Goku

Personal information
- Full name: Francisco Javier Martín Medina
- Date of birth: 1 April 1990 (age 34)
- Place of birth: Almuñécar, Spain
- Height: 1.71 m (5 ft 7+1⁄2 in)
- Position(s): Midfielder

Youth career
- Poli Ejido

Senior career*
- Years: Team / Apps / (Gls)
- 2009–2010: Poli Ejido B / 6 / (0)
- 2010: Cádiz B / 3 / (0)
- 2010: Los Marinos / 5 / (1)
- 2010–2013: Granada B / 57 / (4)
- 2011: Granada / 1 / (0)
- 2011–2012: → Burgos (loan) / 13 / (0)
- 2012: → Alcalá (loan) / 1 / (0)
- 2013: Murcia B / 10 / (0)
- 2013–2015: Almuñécar / 56 / (6)
- 2015–2016: Comarca Mármol / 30 / (0)
- 2016–2017: Formentera / 14 / (1)
- 2017–2018: Motril / 38 / (1)
- 2018: Mancha Real / 29 / (2)
- 2018–2019: Juventud Sexitana / 6 / (1)
- 2019–2022: Motril / 83 / (3)
- 2023: Almuñécar City
- 2023–2024: Málaga City / 24 / (1)

= Goku (footballer) =

Spanish footballer

Francisco Javier Martín Medina (born 1 April 1990), commonly known as Goku, is a Spanish former footballer who played as a central midfielder. Besides Spain, he has played in Poland.

==Club career==
Born in Almuñécar, Granada, Andalusia, Goku finished his graduation in Polideportivo Ejido's youth setup, and made his senior debuts with the reserve team in the 2009–10 season. After a brief stint at Cádiz CF B, being released on 7 April 2010 due to indiscipline reasons, he moved to lowly UD Los Marinos.

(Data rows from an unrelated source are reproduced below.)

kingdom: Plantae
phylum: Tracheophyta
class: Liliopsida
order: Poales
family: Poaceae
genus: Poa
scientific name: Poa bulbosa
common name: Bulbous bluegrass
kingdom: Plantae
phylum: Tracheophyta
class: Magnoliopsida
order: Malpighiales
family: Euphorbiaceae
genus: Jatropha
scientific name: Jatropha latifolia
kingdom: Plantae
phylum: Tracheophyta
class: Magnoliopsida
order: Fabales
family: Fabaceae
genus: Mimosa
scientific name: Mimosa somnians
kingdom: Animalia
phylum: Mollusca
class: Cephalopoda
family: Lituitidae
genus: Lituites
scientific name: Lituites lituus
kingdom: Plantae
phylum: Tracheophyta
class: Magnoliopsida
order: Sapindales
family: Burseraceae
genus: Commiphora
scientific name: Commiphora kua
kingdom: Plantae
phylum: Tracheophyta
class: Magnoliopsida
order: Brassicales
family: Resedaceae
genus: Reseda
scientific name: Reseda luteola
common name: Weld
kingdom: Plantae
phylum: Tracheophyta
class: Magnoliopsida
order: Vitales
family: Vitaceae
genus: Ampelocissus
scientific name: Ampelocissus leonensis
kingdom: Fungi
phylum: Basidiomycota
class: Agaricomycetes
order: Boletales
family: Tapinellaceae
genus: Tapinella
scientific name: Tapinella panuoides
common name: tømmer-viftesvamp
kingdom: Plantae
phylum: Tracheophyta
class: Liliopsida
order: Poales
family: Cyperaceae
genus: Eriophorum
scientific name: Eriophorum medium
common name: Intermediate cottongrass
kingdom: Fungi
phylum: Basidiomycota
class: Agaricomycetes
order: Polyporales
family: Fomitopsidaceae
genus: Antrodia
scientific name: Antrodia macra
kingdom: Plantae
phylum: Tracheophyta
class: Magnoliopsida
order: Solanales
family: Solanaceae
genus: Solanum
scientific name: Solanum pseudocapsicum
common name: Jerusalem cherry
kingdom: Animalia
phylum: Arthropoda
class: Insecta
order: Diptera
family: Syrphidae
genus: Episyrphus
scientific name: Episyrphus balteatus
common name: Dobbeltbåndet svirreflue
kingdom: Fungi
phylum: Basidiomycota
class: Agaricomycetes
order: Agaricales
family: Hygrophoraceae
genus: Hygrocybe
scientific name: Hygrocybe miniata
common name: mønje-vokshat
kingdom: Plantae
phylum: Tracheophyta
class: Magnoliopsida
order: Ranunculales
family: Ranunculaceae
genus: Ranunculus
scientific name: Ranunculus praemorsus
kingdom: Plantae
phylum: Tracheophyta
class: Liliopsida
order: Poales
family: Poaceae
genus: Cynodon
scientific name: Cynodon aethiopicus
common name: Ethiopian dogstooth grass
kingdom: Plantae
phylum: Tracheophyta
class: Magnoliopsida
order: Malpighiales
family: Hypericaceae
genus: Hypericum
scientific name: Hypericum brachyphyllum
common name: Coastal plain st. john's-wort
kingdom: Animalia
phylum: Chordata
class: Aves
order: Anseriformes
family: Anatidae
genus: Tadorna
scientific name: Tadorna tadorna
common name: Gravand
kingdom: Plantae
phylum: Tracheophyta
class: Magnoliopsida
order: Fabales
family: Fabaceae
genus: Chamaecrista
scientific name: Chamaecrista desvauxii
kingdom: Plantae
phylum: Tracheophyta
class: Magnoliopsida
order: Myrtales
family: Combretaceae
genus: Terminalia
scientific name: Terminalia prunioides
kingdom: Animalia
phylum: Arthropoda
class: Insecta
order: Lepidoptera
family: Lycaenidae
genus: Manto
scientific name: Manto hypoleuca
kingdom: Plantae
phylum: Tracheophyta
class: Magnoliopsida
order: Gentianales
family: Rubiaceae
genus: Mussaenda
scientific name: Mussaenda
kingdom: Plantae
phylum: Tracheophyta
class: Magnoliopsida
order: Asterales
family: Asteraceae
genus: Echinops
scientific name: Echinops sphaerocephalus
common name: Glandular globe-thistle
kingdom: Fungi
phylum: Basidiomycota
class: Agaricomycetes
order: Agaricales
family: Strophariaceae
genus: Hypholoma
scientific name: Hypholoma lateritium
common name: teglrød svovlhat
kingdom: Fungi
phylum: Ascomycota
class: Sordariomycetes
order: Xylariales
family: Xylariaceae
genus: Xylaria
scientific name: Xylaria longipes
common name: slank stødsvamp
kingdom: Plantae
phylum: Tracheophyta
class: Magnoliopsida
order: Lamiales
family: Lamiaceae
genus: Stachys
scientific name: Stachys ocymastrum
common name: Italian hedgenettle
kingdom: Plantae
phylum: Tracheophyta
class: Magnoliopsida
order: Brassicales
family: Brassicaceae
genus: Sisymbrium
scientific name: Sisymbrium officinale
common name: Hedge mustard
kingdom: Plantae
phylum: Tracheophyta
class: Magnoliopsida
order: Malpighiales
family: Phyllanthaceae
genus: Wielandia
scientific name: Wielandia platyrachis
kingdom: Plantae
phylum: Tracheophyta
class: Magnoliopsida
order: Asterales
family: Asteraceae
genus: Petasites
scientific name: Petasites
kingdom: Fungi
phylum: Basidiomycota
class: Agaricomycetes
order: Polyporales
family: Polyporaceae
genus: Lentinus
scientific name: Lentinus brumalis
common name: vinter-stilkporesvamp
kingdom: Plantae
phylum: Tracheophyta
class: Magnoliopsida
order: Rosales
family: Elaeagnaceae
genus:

In the 2010 summer Goku joined another reserve team, Granada CF B in the lower leagues. He made his first team debut on 4 June of the following year, coming on as a second-half substitute for Abel Gómez in a 0–0 away draw against Recreativo de Huelva in the Segunda División championship.

In August 2011 Goku renewed with the club and was immediately loaned to Segunda División B side Burgos CF. He subsequently joined RSD Alcalá on 1 February 2012 also in a temporary deal, after being deemed surplus to requirements by his previous club.

Goku returned to the Rojiblancos in July 2012, and subsequently extended his contract for a further season. He signed for Real Murcia Imperial in June 2013, but rescinded his link in November and immediately joined AD Almuñécar 77. He spent the rest of his career no higher than the Tercera División, and was part of SD Formentera's side that reached the last 32 of the Copa del Rey in 2016–17.